▶ Tarefa 1
Reproduza, sem alterações, o trecho do texto sobre o Mundial 2026 que vai de "Se o futebol" até "levado a sério.".
▶ Tarefa 2
Responda, com base no texto sobre o Mundial 2026:
(a) Quem está ao comando do Brasil?
(b) De que três jogadores este será o último Mundial?
(c) Em que ano aconteceu o Saltillo?

▶ Texto fornecido

* * *

Se o futebol fosse uma ciência exata, os mercados de apostas com os seus algoritmos baseados na mais avançada IA, seriam, na sua frieza matemática e pelo volume de dinheiro em jogo, os analistas mais assertivos do planeta. E, ao dia de hoje, são eles que nos dizem que Inglaterra, Espanha, Brasil, França e Argentina lideram o pelotão dos favoritos ao Mundial 2026. Portugal entra no grupo imediato, com margem suficiente para ser levado a sério.
A Inglaterra tem o talento, mas carrega o peso histórico de quem nunca venceu fora de casa. A Espanha é sistémica e letal, mas pode pecar por ausência de instinto assassino nos momentos de rutura. O Brasil com Ancelotti ao comando, tenta renovar-se, mas com a fragilidade emocional que lhe é crónica em Mundiais recentes e o problema de como resolver a questão do estado físico de Neymar. A Argentina de Scaloni é campeã em título — e os campeões envelhecem sempre mais depressa do que parecem.
Portugal tem provavelmente um dos melhores plantéis de sempre, mas precisa de mostrar isso em campo. Ter CR7, Bruno Fernandes, Leão, Vitinha e João Neves não chega — Mundiais ganham-se com alma coletiva, não com estrelas individuais alinhadas no papel. Foi essa a lição recente que o PSG a todos nos relembrou.
A França ainda não começou os jogos a sério, mas a gestão do balneário parece uma brincadeira de amadores e crianças. Os conflitos entre jogadores, os egos mal geridos, os grupos paralelos de poder, a discussão à volta dos prémios de jogo e bilhetes para as famílias dos jogadores evoca, com perturbadora exatidão, o nosso Saltillo de 1986, quando chegámos ao México como candidatos sérios e regressámos como lição de humildade coletiva.
Mas este será o fim de uma era que não volta. Este é o último Mundial do nosso CR7, Messi e Neymar. Três nomes que definiram vinte anos de futebol global. Quando o apito final soar, não termina apenas um torneio — termina uma geração de ouro que não se repete. O que vem a seguir ainda não tem nome. E isso, convenhamos, é a parte mais desafiadora de toda esta dança.

* * *

▶ Itens de dados
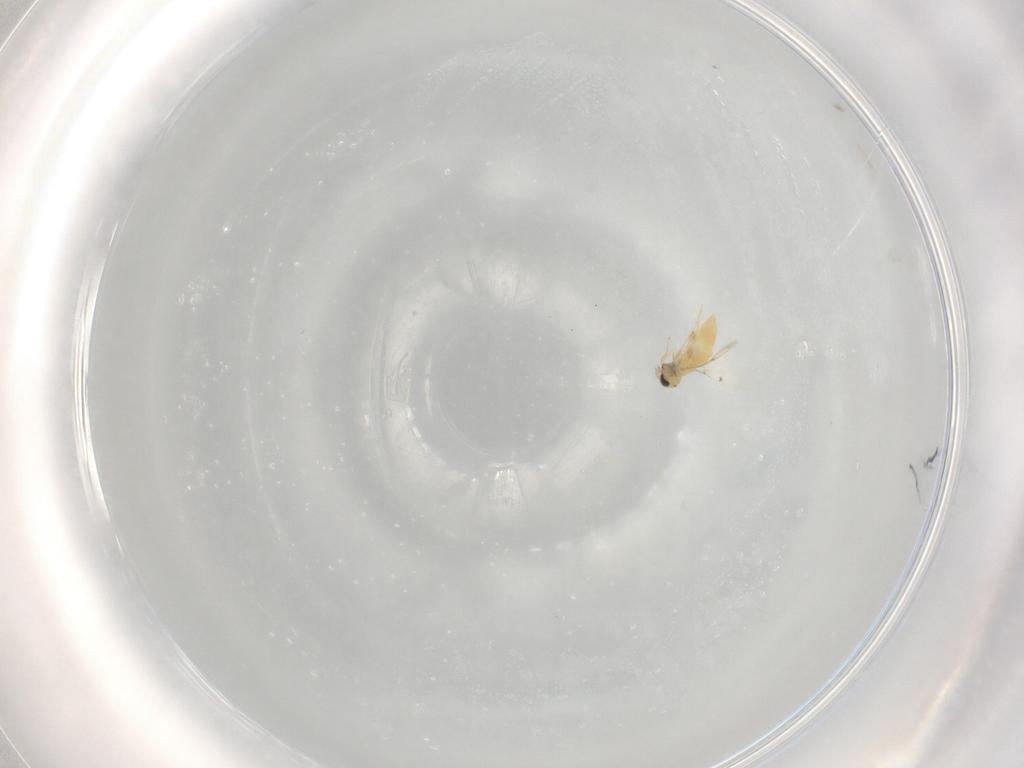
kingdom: Animalia
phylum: Arthropoda
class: Insecta
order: Hymenoptera
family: Trichogrammatidae
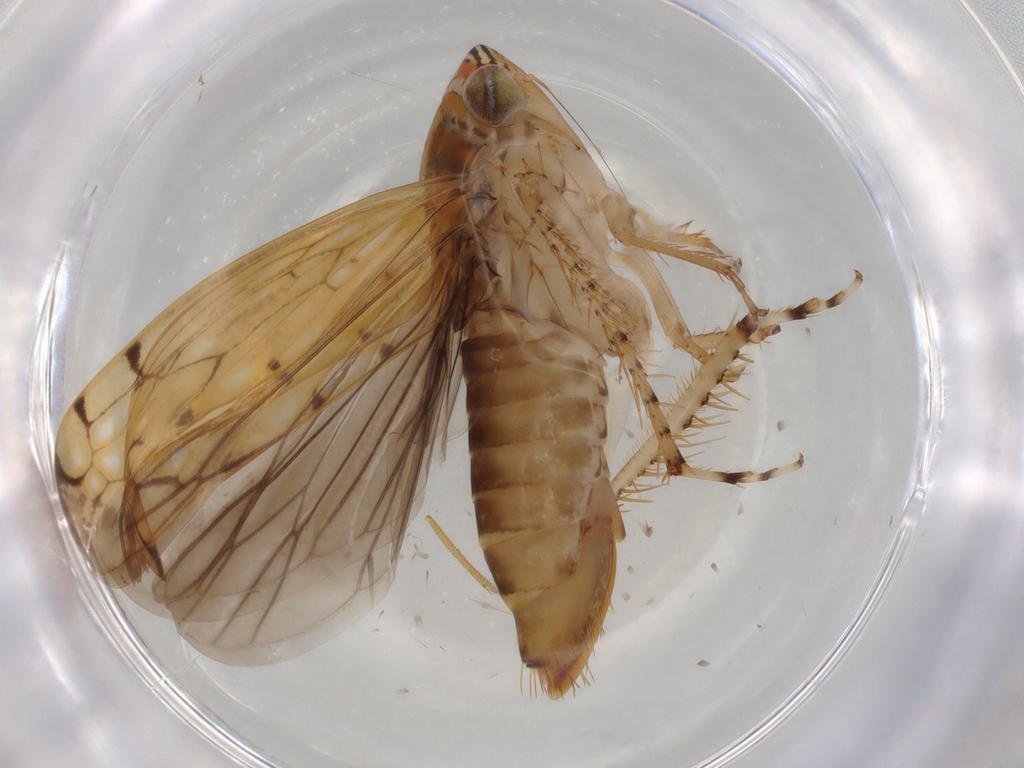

* * *

▶ Resposta 1
Se o futebol fosse uma ciência exata, os mercados de apostas com os seus algoritmos baseados na mais avançada IA, seriam, na sua frieza matemática e pelo volume de dinheiro em jogo, os analistas mais assertivos do planeta. E, ao dia de hoje, são eles que nos dizem que Inglaterra, Espanha, Brasil, França e Argentina lideram o pelotão dos favoritos ao Mundial 2026. Portugal entra no grupo imediato, com margem suficiente para ser levado a sério.

▶ Resposta 2
(a) Ancelotti.
(b) CR7, Messi e Neymar.
(c) Em 1986.